There are numerous reports of vesicle production in Gram-positive bacteria including Staphylococcus aureus, Bacillus anthracis and Mycobacterium tuberculosis, where vesicles may play a role in virulence. We established that Bacillus subtilis produces vesicles using a variety of techniques including light scattering, metabolic labeling, and electron microscopy. Vesicles produced by B.subtilis contain proteins, associated with the cellular membrane, suggesting a possible site of origin. Proteins encased in these vesicles belong to a variety of pathways suggesting an involvement in metabolism, iron transport, and antibiotic resistance. B. subtilis could provide a good model for studying the mechanism of vesicle production in pathogenic and hard to work with Gram-positives. It also shows that vesicle production is an evolutionary conserved event, also observed in Gram-negative bacteria, mammalian cells, and archaea.
The objective of the experiment is to determine the production of extra cellular vesicles from bacillus subtilis. These extra cellular vesicles are produced in samples in the natural environment and not in samples in the controlled environment. The set-up of the experiment is very simple; we are trying to establish if the cells produce the vesicles. If the cell is responsible for producing the vesicles, the molecules will not get inside the cell. If the cell is not producing the vesicles, the cell will form a cover around the vesicle produced. The experiment aims to establish the necessary conditions that have to be present in order for the B.subtilis to produce these extra cellular vesicles. The bacillus subtilis vesicles range in size from 48mm to 400mm in diameter. In order to get an accurate measurement, the vesicles are sliced to look at the membrane instead of looking from the top. The vesicles measured range from 50mm to 200mm in diameter. When using dynamic light battery to measure the size, the median got is 125mm. this is below the average from other methods, which is 200mm.
This is because in dynamic light battery, we are trying to measure a three dimensional diameter from a two dimensional image. A correction factor is applied to the measurements, which gives an average diameter of 150mm, which is still below the 200mm. Our initial studies on extracellular enzyme synthesis in B. subtilis focused on a characterization of several of the major secretory proteins. In this experiment, we describe a biochemical analysis of the extracellular and membrane-bound forms of the major proteases in the same hyperactive secreting strain. These results emphasize that B. subtilis appears to contain membrane-bound forms of all secreted enzymes. It has been established that the vesicles have many proteins. These proteins are of anti-biotic in nature and we are trying to establish if the same can be found in the natural environment as compared to the controlled environment. The set-up of the experiment is very simple; we are trying to establish if the cells produce the vesicles. If the cell is responsible for producing the vesicles, the molecules will not get inside the cell. If the cell is not producing the vesicles, the cell will form a cover around the vesicle produced. Membrane-bound alkaline and neutral proteases were indistinguishable from the extracellular enzymes by the criteria of molecular weight, immuno-precipitation, and sensitivity to inhibitors.

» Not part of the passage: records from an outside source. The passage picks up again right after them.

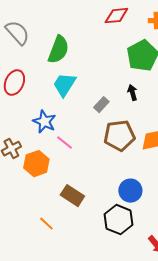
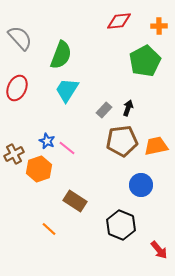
black arrow: (132, 93) -> (128, 108), moved, turned 35
blue star: (44, 122) -> (47, 141), moved, size x0.7
blue circle: (130, 191) -> (141, 185), moved

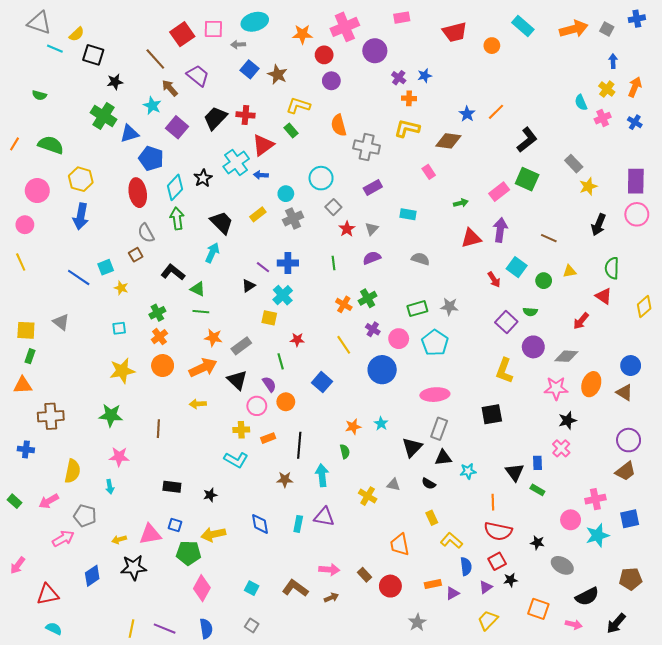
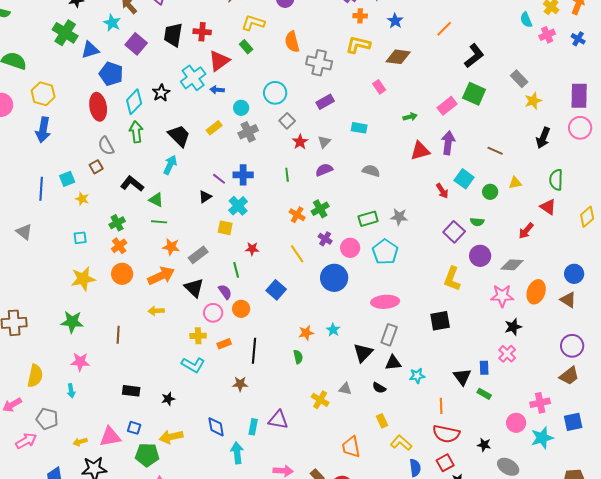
blue star: (467, 114) -> (395, 21), moved
black trapezoid: (215, 118) -> (173, 35), turned -35
blue line: (79, 278) -> (41, 189), turned 60
cyan arrow: (322, 475) -> (237, 453), moved

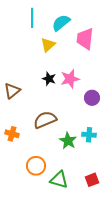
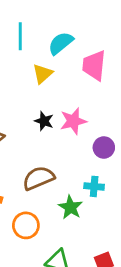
cyan cross: (89, 135) -> (94, 186), moved
orange circle: (36, 166) -> (26, 225), moved

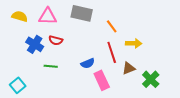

These experiments were undertaken to characterize the extracellular and membrane-bound. Proteases from a hyper-secreting Marburg strain of B. subtilis. Information on the time of synthesis and structure of proteases is needed to examine the process of secretion. An alkaline serine protease and a neutral metallo-protease account for more than 99% of the protease activity of the culture supernatant from controlled strain. Previous reports have described extracellular alkaline and neutral proteases and an esterase having low protease activity from various strains of B. subtilis M proteases in controlled strain, are approximately 15- to 30-fold greater than the levels in the natural strains. The biochemical bases for these effects are presently obscure. Perhaps because the level of secreted esterase was very low, it appears that the membrane bound form was not detected. The possibility that protease M3 or M4 is a membrane-bound form of the secreted esterase cannot be completely excluded until these enzymes are purified to homogeneity.

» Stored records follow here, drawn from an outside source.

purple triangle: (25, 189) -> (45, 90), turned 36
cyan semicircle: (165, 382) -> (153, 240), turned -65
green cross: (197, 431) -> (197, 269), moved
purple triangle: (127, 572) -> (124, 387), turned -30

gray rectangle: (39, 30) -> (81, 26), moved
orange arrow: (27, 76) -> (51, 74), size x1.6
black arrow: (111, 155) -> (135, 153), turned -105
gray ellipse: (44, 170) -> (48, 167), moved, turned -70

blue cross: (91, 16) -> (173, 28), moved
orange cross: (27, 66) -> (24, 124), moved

In the natural environment, most of the vesicles are outside of the cell. In the natural environment, vesicles have few molecules formed inside the cell. Vesicles in a controlled environment have many molecules of the protein formed inside the cell. It has also been established that natural cells do not have the ability to break up the media. They have a large median size of 125mm. this is unlike the cells in a controlled environment, which have the ability to break up the media and come back together to form smaller, cell sizes. Natural cells have the ability to perform in a large variety of sizes. When cells have been split, they lose the ability to produce vesicles. In the natural environment, the cells are able to produce vesicles. When one gene is removed from the bacillus subtilis cell, it loses the ability to produce these vesicles. If the cell without the gene is re-introduced into the natural environment, they are able to produce the vesicles again. This shows that the bacillus subtilis cell has the ability to acquire the gene responsible from other organisms in the environment.